Ruhsal hastalıklar ülkeyi sarmış sarmalamış.
Yüce mecliste bir milletvekili, Sağlık Bakanının yanıtlaması istemiyle bu konuda bir soru sormuş.
Sağlık bakanı muhterem de soruyu ciddiye almış, yanıt vermiş;
Sağlık Bakanının soruya verdiği yanıta göre, 2009 yılında ülke genelinde 3 milyon ruhsal hastalıklı yurttaş varmış.
2013 yılında bu sayı 9 milyona ulaşmış.
Sağlık Bakanının soruya verdiği yanıta göre, kafayı bozanlar katbekat artmış.
Bu rakamlar bizim araştırmamız değil, Sağlık Bakanının verdiği rakamlar.
Yani millet kafayı yemede rekora doğru gidiyor.
Liberya’nın Ebola Virüsünden daha tehlikeli bir durum…
x
Alamanya Türkiye’yi dinliyormuş da büyükelçisini çağırıp, “bir daha olmasın” demişiz.
Eğitim yerlerde sürünüyor, sosyal güvenlik Soma, hayvancılık angus, tarım saman, Avrupa’nın Alamanya’sı bizi dinliyormuş da “bir daha olması” mış…
Uzaya o kadar uydu boşuna atılmış sanki.
Herkes birbirini izliyor, dinliyor.
Alamanya da bizi dinlemiş – miş…
Hadi canım siz de.
x
Ülke genelindeki cezaevleri dolup taşıyormuş.
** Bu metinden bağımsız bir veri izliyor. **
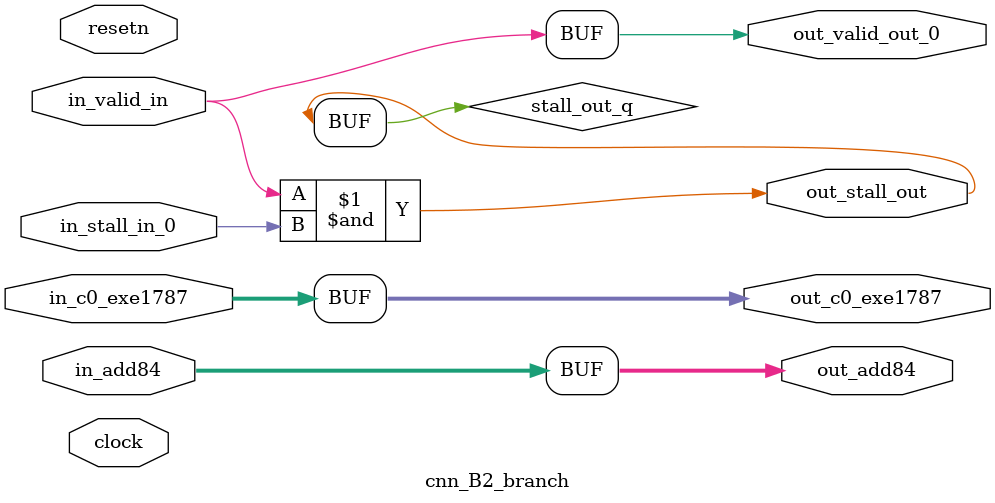
<source format=sv>



(* altera_attribute = "-name AUTO_SHIFT_REGISTER_RECOGNITION OFF; -name MESSAGE_DISABLE 10036; -name MESSAGE_DISABLE 10037; -name MESSAGE_DISABLE 14130; -name MESSAGE_DISABLE 14320; -name MESSAGE_DISABLE 15400; -name MESSAGE_DISABLE 14130; -name MESSAGE_DISABLE 10036; -name MESSAGE_DISABLE 12020; -name MESSAGE_DISABLE 12030; -name MESSAGE_DISABLE 12010; -name MESSAGE_DISABLE 12110; -name MESSAGE_DISABLE 14320; -name MESSAGE_DISABLE 13410; -name MESSAGE_DISABLE 113007; -name MESSAGE_DISABLE 10958" *)
module cnn_B2_branch (
    input wire [63:0] in_add84,
    input wire [63:0] in_c0_exe1787,
    input wire [0:0] in_stall_in_0,
    input wire [0:0] in_valid_in,
    output wire [63:0] out_add84,
    output wire [63:0] out_c0_exe1787,
    output wire [0:0] out_stall_out,
    output wire [0:0] out_valid_out_0,
    input wire clock,
    input wire resetn
    );

    wire [0:0] stall_out_q;
    reg [0:0] rst_sync_rst_sclrn;


    // out_add84(GPOUT,6)
    assign out_add84 = in_add84;

    // out_c0_exe1787(GPOUT,7)
    assign out_c0_exe1787 = in_c0_exe1787;

    // stall_out(LOGICAL,10)
    assign stall_out_q = in_valid_in & in_stall_in_0;

    // out_stall_out(GPOUT,8)
    assign out_stall_out = stall_out_q;

    // out_valid_out_0(GPOUT,9)
    assign out_valid_out_0 = in_valid_in;

    // rst_sync(RESETSYNC,11)
    acl_reset_handler #(
        .ASYNC_RESET(0),
        .USE_SYNCHRONIZER(1),
        .PULSE_EXTENSION(0),
        .PIPE_DEPTH(3),
        .DUPLICATE(1)
    ) therst_sync (
        .clk(clock),
        .i_resetn(resetn),
        .o_sclrn(rst_sync_rst_sclrn)
    );

endmodule

</source>
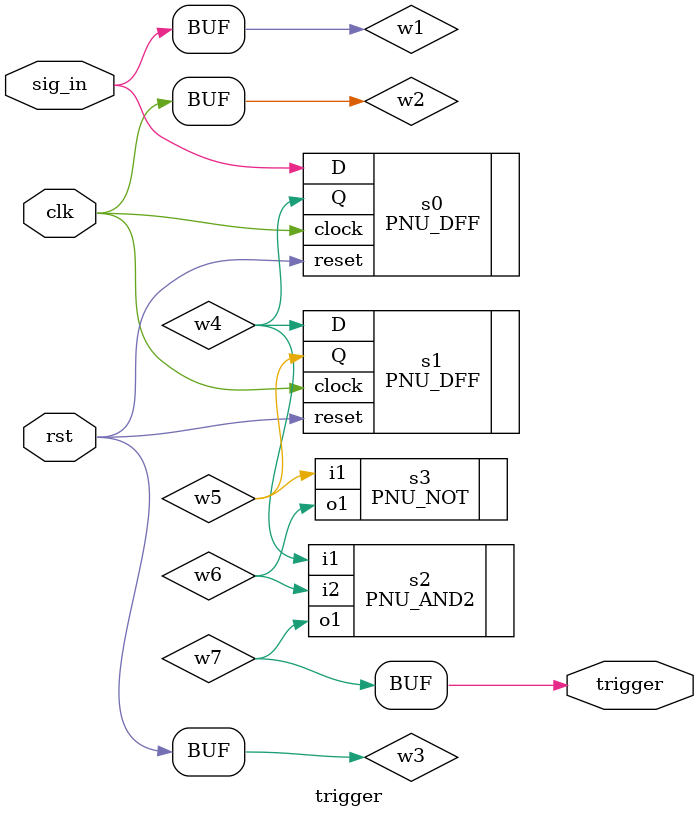
<source format=v>
module trigger(sig_in,trigger,clk,rst);

input sig_in;
output trigger;
input clk;
input rst;

wire  w1;
wire  w2;
wire  w3;
wire  w5;
wire  w4;
wire  w6;
wire  w7;

assign w1 = sig_in;
assign trigger = w7;
assign w2 = clk;
assign w3 = rst;

PNU_DFF
     s0 (
      .D(w1),
      .clock(w2),
      .reset(w3),
      .Q(w4));

PNU_DFF
     s1 (
      .clock(w2),
      .reset(w3),
      .Q(w5),
      .D(w4));

PNU_AND2
     s2 (
      .i1(w4),
      .i2(w6),
      .o1(w7));

PNU_NOT
     s3 (
      .i1(w5),
      .o1(w6));

endmodule


</source>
Örneğin; Gaziantep E tipi cezaevinin kapasitesi 800 iken 2000 kişi kalıyormuş.
F tipinin kapasitesi 300 iken 1000 kişi kalıyormuş.
Hemen hemen tüm cezaevlerinde durum buna benzermiş.
Yani cezaevi yetmiyor demek.
Çözüm aramışlar bulmuşlar; Adalet Bakanlığı 72 cezaevi daha yaptırıyormuş.
Tutuklular, mahkumlar rahat etsinler diye olsa gerek.
x
Uyuşturucu, özellikle Bonzai denen lanet gençleri sarmış sarmalamış.
Her gün bu zıkkımdan ölenler var.
Türkiye eskiden uyuşturucu ticaretine köprü görevi yapardı.
Yani İran’dan, Afganistan’dan, doğu ülkelerinden gelen uyuşturucu, Türkiye’den Batıya giderdi.
Şimdilerde uyuşturucu tembelleşti, Türkiye’yi geçemiyor.
Neden?
Türkiye’de uyuşturucu kullananlar katbekat arttı da ondan.
Yazımın başında ruh sağlığımızın bozulduğundan söz etmiştim. Eee, nasıl bozulmasın?